Clinicians who treat severe wounds may soon have a powerful new diagnostic tool.
Today, doctors who really want to see if a wound is healing have to do a biopsy or some other invasive technique, which means effectively injuring an already injured patient. But there is a tool that could do this job non-invasively. It’s called hyperspectral imaging (HSI), and it involves collecting light reflected off of skin.
Different kinds of tissue have distinctive light signatures, or spectra, that can be used to identify them. In theory, doctors could use HSI to tell healthy tissue from diseased, for use in examining burns, chronic wounds, and the margins of tumors during surgery.
Many physicians would prefer to use completely non-invasive HSI methods over an invasive biopsy. But HSI isn't being used routinely in the clinic yet because standards are not in place for this technology.

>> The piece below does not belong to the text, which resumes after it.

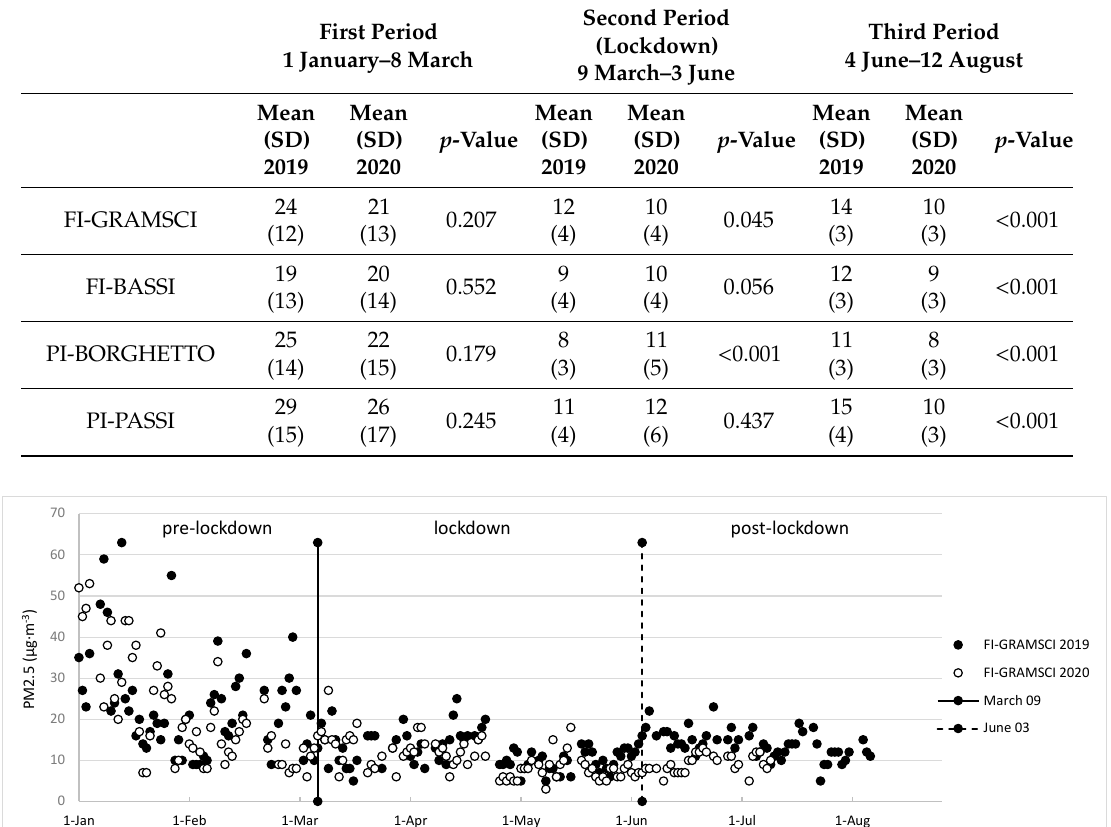
Figure 2. The daily mean concentration of PM2.5 ( µ g · m − 3 ). In each graph, the lockdown period is Figure 3. The daily mean concentration of PM2.5 ( μ g ∙ m − 3 ). In each graph, the lockdown period is depicted between the two vertical bars. depicted between the two vertical bars.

“Individual researchers doing their own experiments show positive results,” said NIST researcher David Allen. “But when you start comparing an instrument in one lab to an instrument in another, the data are typically inconsistent.”
Now NIST researchers have taken a step towards making these standards possible. They have produced the first prototype tissue “phantoms,” which are proxies for the body or its components. In this case, the phantoms are digital: a set of spectral signatures and images that correspond to different states related to blood flow within tissues.
Currently, accumulating the data for these digital phantoms is a time-consuming process: Each scan takes from tens of seconds to a minute or more. "But in the future, we'll have 'snapshot' hyperspectral scans for real-time imaging, including video,” Allen said. “Eventually, we want to get to the point at which you can see the blood perfusing through the tissue."